◆ **Data extract**:
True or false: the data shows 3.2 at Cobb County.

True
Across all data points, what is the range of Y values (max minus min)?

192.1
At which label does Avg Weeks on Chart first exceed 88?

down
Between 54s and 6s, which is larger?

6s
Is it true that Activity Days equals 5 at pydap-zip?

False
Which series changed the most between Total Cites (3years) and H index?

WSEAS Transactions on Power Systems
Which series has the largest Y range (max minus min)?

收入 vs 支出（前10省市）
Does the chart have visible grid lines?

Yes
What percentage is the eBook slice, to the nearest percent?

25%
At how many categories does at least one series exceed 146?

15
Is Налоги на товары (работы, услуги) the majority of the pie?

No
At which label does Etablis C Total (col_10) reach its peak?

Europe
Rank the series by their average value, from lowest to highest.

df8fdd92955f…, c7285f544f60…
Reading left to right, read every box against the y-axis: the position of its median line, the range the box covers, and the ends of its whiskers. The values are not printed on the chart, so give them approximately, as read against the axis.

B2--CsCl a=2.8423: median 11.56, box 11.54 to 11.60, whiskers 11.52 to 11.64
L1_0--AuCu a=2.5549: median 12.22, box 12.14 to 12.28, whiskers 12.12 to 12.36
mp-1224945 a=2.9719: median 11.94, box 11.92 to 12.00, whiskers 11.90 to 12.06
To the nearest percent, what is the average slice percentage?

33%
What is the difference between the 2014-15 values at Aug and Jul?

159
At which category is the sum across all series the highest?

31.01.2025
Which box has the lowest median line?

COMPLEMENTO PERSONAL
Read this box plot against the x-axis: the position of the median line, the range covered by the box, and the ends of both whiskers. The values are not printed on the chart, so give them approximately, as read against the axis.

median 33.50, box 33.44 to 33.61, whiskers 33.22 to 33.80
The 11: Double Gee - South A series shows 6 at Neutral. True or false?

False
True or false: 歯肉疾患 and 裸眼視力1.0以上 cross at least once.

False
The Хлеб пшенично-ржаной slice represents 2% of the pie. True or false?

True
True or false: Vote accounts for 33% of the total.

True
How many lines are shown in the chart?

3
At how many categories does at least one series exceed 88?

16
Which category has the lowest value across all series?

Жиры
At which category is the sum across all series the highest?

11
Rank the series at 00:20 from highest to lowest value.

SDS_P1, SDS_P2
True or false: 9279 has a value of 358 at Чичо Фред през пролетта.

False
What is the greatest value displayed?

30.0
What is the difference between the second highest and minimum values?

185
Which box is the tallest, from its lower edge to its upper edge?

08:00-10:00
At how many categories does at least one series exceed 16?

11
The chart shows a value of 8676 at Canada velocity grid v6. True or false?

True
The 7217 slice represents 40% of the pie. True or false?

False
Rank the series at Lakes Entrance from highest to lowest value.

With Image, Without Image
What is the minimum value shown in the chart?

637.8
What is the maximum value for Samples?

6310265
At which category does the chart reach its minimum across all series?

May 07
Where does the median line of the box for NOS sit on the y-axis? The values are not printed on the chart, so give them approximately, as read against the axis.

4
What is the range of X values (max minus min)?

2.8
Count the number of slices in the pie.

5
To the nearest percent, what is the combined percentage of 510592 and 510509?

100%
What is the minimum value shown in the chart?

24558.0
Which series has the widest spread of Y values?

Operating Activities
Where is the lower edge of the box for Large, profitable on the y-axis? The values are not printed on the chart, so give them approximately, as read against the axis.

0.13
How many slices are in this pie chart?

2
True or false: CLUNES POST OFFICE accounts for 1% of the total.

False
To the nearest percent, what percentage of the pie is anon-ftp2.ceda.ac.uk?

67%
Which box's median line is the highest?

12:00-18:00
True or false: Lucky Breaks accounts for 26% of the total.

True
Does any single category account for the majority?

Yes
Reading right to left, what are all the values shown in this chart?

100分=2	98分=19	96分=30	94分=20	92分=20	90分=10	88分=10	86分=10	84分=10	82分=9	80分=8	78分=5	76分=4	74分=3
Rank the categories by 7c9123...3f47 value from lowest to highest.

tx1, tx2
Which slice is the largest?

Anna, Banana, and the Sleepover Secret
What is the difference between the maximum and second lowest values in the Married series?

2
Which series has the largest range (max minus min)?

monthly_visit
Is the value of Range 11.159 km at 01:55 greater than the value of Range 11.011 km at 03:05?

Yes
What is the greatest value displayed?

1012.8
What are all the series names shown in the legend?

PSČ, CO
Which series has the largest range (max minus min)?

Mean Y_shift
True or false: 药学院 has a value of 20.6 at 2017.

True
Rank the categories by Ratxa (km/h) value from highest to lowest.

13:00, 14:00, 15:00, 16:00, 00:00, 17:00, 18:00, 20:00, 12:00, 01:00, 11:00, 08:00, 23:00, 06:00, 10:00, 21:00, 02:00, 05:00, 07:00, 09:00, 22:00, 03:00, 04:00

◆ **Work instructions**: Convert all of the entries above into a Markdown table with the columns "Row" and "Text". Number each line in order, and leave out the blank lines.

◆ **Result of this exercise**:
| Row | Text |
|---|---|
| 1 | True or false: the data shows 3.2 at Cobb County. |
| 2 | True |
| 3 | Across all data points, what is the range of Y values (max minus min)? |
| 4 | 192.1 |
| 5 | At which label does Avg Weeks on Chart first exceed 88? |
| 6 | down |
| 7 | Between 54s and 6s, which is larger? |
| 8 | 6s |
| 9 | Is it true that Activity Days equals 5 at pydap-zip? |
| 10 | False |
| 11 | Which series changed the most between Total Cites (3years) and H index? |
| 12 | WSEAS Transactions on Power Systems |
| 13 | Which series has the largest Y range (max minus min)? |
| 14 | 收入 vs 支出（前10省市） |
| 15 | Does the chart have visible grid lines? |
| 16 | Yes |
| 17 | What percentage is the eBook slice, to the nearest percent? |
| 18 | 25% |
| 19 | At how many categories does at least one series exceed 146? |
| 20 | 15 |
| 21 | Is Налоги на товары (работы, услуги) the majority of the pie? |
| 22 | No |
| 23 | At which label does Etablis C Total (col_10) reach its peak? |
| 24 | Europe |
| 25 | Rank the series by their average value, from lowest to highest. |
| 26 | df8fdd92955f…, c7285f544f60… |
| 27 | Reading left to right, read every box against the y-axis: the position of its median line, the range the box covers, and the ends of its whiskers. The values are not printed on the chart, so give them approximately, as read against the axis. |
| 28 | B2--CsCl a=2.8423: median 11.56, box 11.54 to 11.60, whiskers 11.52 to 11.64 |
| 29 | L1_0--AuCu a=2.5549: median 12.22, box 12.14 to 12.28, whiskers 12.12 to 12.36 |
| 30 | mp-1224945 a=2.9719: median 11.94, box 11.92 to 12.00, whiskers 11.90 to 12.06 |
| 31 | To the nearest percent, what is the average slice percentage? |
| 32 | 33% |
| 33 | What is the difference between the 2014-15 values at Aug and Jul? |
| 34 | 159 |
| 35 | At which category is the sum across all series the highest? |
| 36 | 31.01.2025 |
| 37 | Which box has the lowest median line? |
| 38 | COMPLEMENTO PERSONAL |
| 39 | Read this box plot against the x-axis: the position of the median line, the range covered by the box, and the ends of both whiskers. The values are not printed on the chart, so give them approximately, as read against the axis. |
| 40 | median 33.50, box 33.44 to 33.61, whiskers 33.22 to 33.80 |
| 41 | The 11: Double Gee - South A series shows 6 at Neutral. True or false? |
| 42 | False |
| 43 | True or false: 歯肉疾患 and 裸眼視力1.0以上 cross at least once. |
| 44 | False |
| 45 | The Хлеб пшенично-ржаной slice represents 2% of the pie. True or false? |
| 46 | True |
| 47 | True or false: Vote accounts for 33% of the total. |
| 48 | True |
| 49 | How many lines are shown in the chart? |
| 50 | 3 |
| 51 | At how many categories does at least one series exceed 88? |
| 52 | 16 |
| 53 | Which category has the lowest value across all series? |
| 54 | Жиры |
| 55 | At which category is the sum across all series the highest? |
| 56 | 11 |
| 57 | Rank the series at 00:20 from highest to lowest value. |
| 58 | SDS_P1, SDS_P2 |
| 59 | True or false: 9279 has a value of 358 at Чичо Фред през пролетта. |
| 60 | False |
| 61 | What is the greatest value displayed? |
| 62 | 30.0 |
| 63 | What is the difference between the second highest and minimum values? |
| 64 | 185 |
| 65 | Which box is the tallest, from its lower edge to its upper edge? |
| 66 | 08:00-10:00 |
| 67 | At how many categories does at least one series exceed 16? |
| 68 | 11 |
| 69 | The chart shows a value of 8676 at Canada velocity grid v6. True or false? |
| 70 | True |
| 71 | The 7217 slice represents 40% of the pie. True or false? |
| 72 | False |
| 73 | Rank the series at Lakes Entrance from highest to lowest value. |
| 74 | With Image, Without Image |
| 75 | What is the minimum value shown in the chart? |
| 76 | 637.8 |
| 77 | What is the maximum value for Samples? |
| 78 | 6310265 |
| 79 | At which category does the chart reach its minimum across all series? |
| 80 | May 07 |
| 81 | Where does the median line of the box for NOS sit on the y-axis? The values are not printed on the chart, so give them approximately, as read against the axis. |
| 82 | 4 |
| 83 | What is the range of X values (max minus min)? |
| 84 | 2.8 |
| 85 | Count the number of slices in the pie. |
| 86 | 5 |
| 87 | To the nearest percent, what is the combined percentage of 510592 and 510509? |
| 88 | 100% |
| 89 | What is the minimum value shown in the chart? |
| 90 | 24558.0 |
| 91 | Which series has the widest spread of Y values? |
| 92 | Operating Activities |
| 93 | Where is the lower edge of the box for Large, profitable on the y-axis? The values are not printed on the chart, so give them approximately, as read against the axis. |
| 94 | 0.13 |
| 95 | How many slices are in this pie chart? |
| 96 | 2 |
| 97 | True or false: CLUNES POST OFFICE accounts for 1% of the total. |
| 98 | False |
| 99 | To the nearest percent, what percentage of the pie is anon-ftp2.ceda.ac.uk? |
| 100 | 67% |
| 101 | Which box's median line is the highest? |
| 102 | 12:00-18:00 |
| 103 | True or false: Lucky Breaks accounts for 26% of the total. |
| 104 | True |
| 105 | Does any single category account for the majority? |
| 106 | Yes |
| 107 | Reading right to left, what are all the values shown in this chart? |
| 108 | 100分=2	98分=19	96分=30	94分=20	92分=20	90分=10	88分=10	86分=10	84分=10	82分=9	80分=8	78分=5	76分=4	74分=3 |
| 109 | Rank the categories by 7c9123...3f47 value from lowest to highest. |
| 110 | tx1, tx2 |
| 111 | Which slice is the largest? |
| 112 | Anna, Banana, and the Sleepover Secret |
| 113 | What is the difference between the maximum and second lowest values in the Married series? |
| 114 | 2 |
| 115 | Which series has the largest range (max minus min)? |
| 116 | monthly_visit |
| 117 | Is the value of Range 11.159 km at 01:55 greater than the value of Range 11.011 km at 03:05? |
| 118 | Yes |
| 119 | What is the greatest value displayed? |
| 120 | 1012.8 |
| 121 | What are all the series names shown in the legend? |
| 122 | PSČ, CO |
| 123 | Which series has the largest range (max minus min)? |
| 124 | Mean Y_shift |
| 125 | True or false: 药学院 has a value of 20.6 at 2017. |
| 126 | True |
| 127 | Rank the categories by Ratxa (km/h) value from highest to lowest. |
| 128 | 13:00, 14:00, 15:00, 16:00, 00:00, 17:00, 18:00, 20:00, 12:00, 01:00, 11:00, 08:00, 23:00, 06:00, 10:00, 21:00, 02:00, 05:00, 07:00, 09:00, 22:00, 03:00, 04:00 |